# EXERCISE DIRECTIONS
Exact transcription, pictures omitted: reproduce the listing below.

══════════

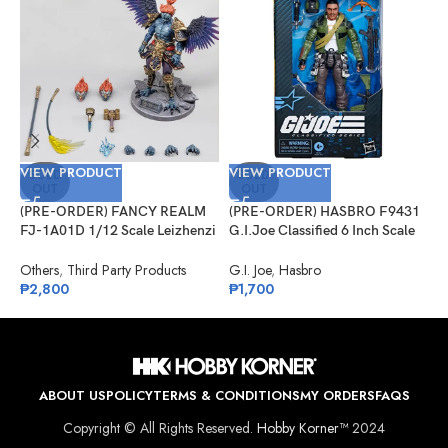
VIEW PRODUCT
VIEW PRODUCT
V
SOLD
SOLD
OUT
OUT
(PRE-ORDER) FANCY REALM
(PRE-ORDER) HASBRO F9431
(
FJ-1A01D 1/12 Scale Leizhenzi
G.I.Joe Classified 6 Inch Scale
G
– Deluxe Version
#133, Albert “ALPINE” Pine
R
Others
,
Third Party Products
G.I. Joe
,
Hasbro
G
₱
2,800
₱
1,700
₱
ABOUT US
POLICY
TERMS & CONDITIONS
MY ORDERS
FAQS
Copyright © All Rights Reserved.
Hobby Korner™
2024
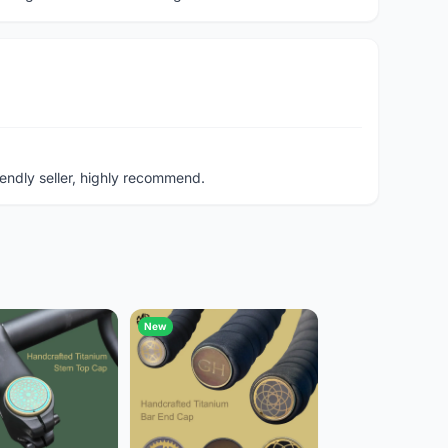
endly seller, highly recommend.
New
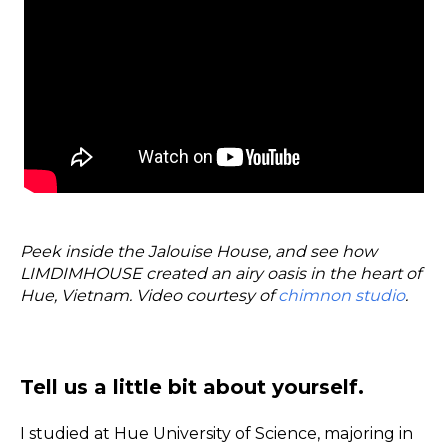
Peek inside the Jalouise House, and see how
LIMDIMHOUSE created an airy oasis in the heart of
Hue, Vietnam. Video courtesy of
chimnon studio
.
Tell us a little bit about yourself.
I studied at Hue University of Science, majoring in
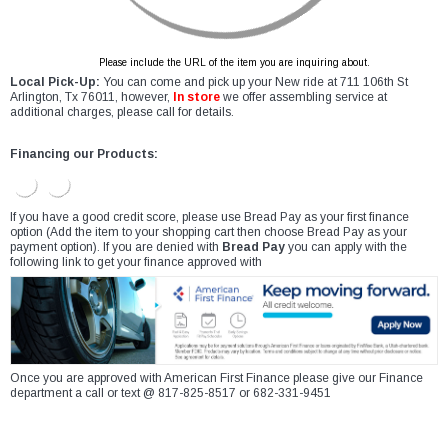
Please include the URL of the item you are inquiring about.
Local Pick-Up:
You can come and pick up your New ride at 711 106th St
Arlington, Tx 76011, however,
In store
we offer assembling service at
additional charges, please call for details.
Financing our Products:
If you have a good credit score, please use Bread Pay as your first finance
option (Add the item to your shopping cart then choose Bread Pay as your
payment option). If you are denied with
Bread Pay
you can apply with the
following link to get your finance approved with
Once you are approved with American First Finance please give our Finance
department a call or text @ 817-825-8517 or 682-331-9451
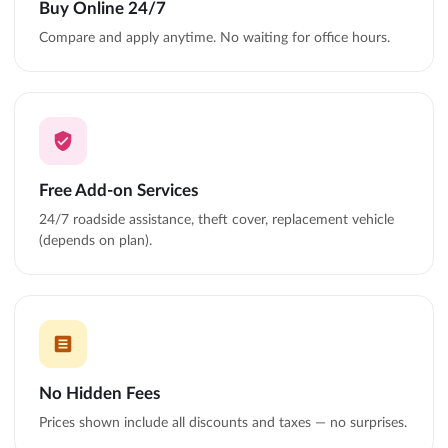
Buy Online 24/7
Compare and apply anytime. No waiting for office hours.
Free Add-on Services
24/7 roadside assistance, theft cover, replacement vehicle
(depends on plan).
No Hidden Fees
Prices shown include all discounts and taxes — no surprises.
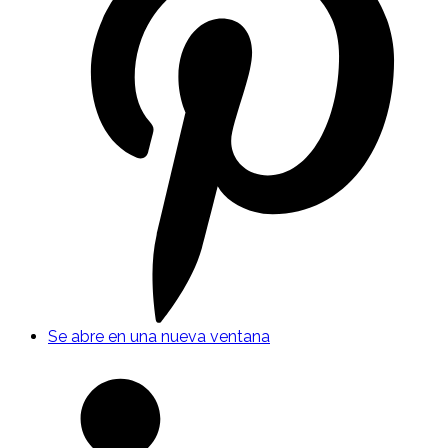
Se abre en una nueva ventana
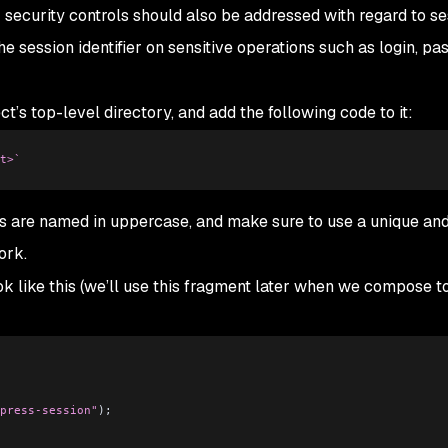
security controls should also be addressed with regard to se
 session identifier on sensitive operations such as login, p
ect’s top-level directory, and add the following code to it:
t>`
es are named in uppercase, and make sure to use a unique an
ork.
k like this (we’ll use this fragment later when we compose t
press-session"
);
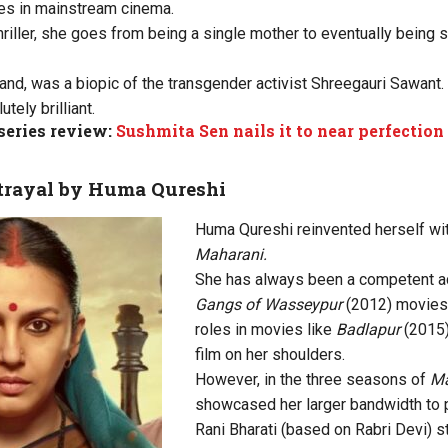
es in mainstream cinema.
hriller, she goes from being a single mother to eventually being 
hand, was a biopic of the transgender activist Shreegauri Sawant.
ely brilliant.
series review:
Sushmita Sen nails it to near perfection
rtrayal by Huma Qureshi
Huma Qureshi reinvented herself wi
Maharani.
She has always been a competent act
Gangs of Wasseypur
(2012) movies.
roles in movies like
Badlapur
(2015)
film on her shoulders.
However, in the three seasons of
Ma
showcased her larger bandwidth to pl
Rani Bharati (based on Rabri Devi) s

══════════

# TASK RESPONSE
VIEW PRODUCT
VIEW PRODUCT
V
SOLD
SOLD
OUT
OUT
(PRE-ORDER) FANCY REALM
(PRE-ORDER) HASBRO F9431
(
FJ-1A01D 1/12 Scale Leizhenzi
G.I.Joe Classified 6 Inch Scale
G
– Deluxe Version
#133, Albert “ALPINE” Pine
R
Others
,
Third Party Products
G.I. Joe
,
Hasbro
G
₱
2,800
₱
1,700
₱
ABOUT US
POLICY
TERMS & CONDITIONS
MY ORDERS
FAQS
Copyright © All Rights Reserved.
Hobby Korner™
2024
endly seller, highly recommend.
New
Peek inside the Jalouise House, and see how
LIMDIMHOUSE created an airy oasis in the heart of
Hue, Vietnam. Video courtesy of
chimnon studio
.
Tell us a little bit about yourself.
I studied at Hue University of Science, majoring in
Please include the URL of the item you are inquiring about.
Local Pick-Up:
You can come and pick up your New ride at 711 106th St
Arlington, Tx 76011, however,
In store
we offer assembling service at
additional charges, please call for details.
Financing our Products:
If you have a good credit score, please use Bread Pay as your first finance
option (Add the item to your shopping cart then choose Bread Pay as your
payment option). If you are denied with
Bread Pay
you can apply with the
following link to get your finance approved with
Once you are approved with American First Finance please give our Finance
department a call or text @ 817-825-8517 or 682-331-9451
Buy Online 24/7
Compare and apply anytime. No waiting for office hours.
Free Add-on Services
24/7 roadside assistance, theft cover, replacement vehicle
(depends on plan).
No Hidden Fees
Prices shown include all discounts and taxes — no surprises.
Se abre en una nueva ventana
security controls should also be addressed with regard to se
 session identifier on sensitive operations such as login, p
ect’s top-level directory, and add the following code to it:
t>`
es are named in uppercase, and make sure to use a unique an
ork.
k like this (we’ll use this fragment later when we compose t
press-session"
);
es in mainstream cinema.
hriller, she goes from being a single mother to eventually being 
hand, was a biopic of the transgender activist Shreegauri Sawant.
ely brilliant.
series review:
Sushmita Sen nails it to near perfection
rtrayal by Huma Qureshi
Huma Qureshi reinvented herself wi
Maharani.
She has always been a competent act
Gangs of Wasseypur
(2012) movies.
roles in movies like
Badlapur
(2015)
film on her shoulders.
However, in the three seasons of
Ma
showcased her larger bandwidth to pl
Rani Bharati (based on Rabri Devi) s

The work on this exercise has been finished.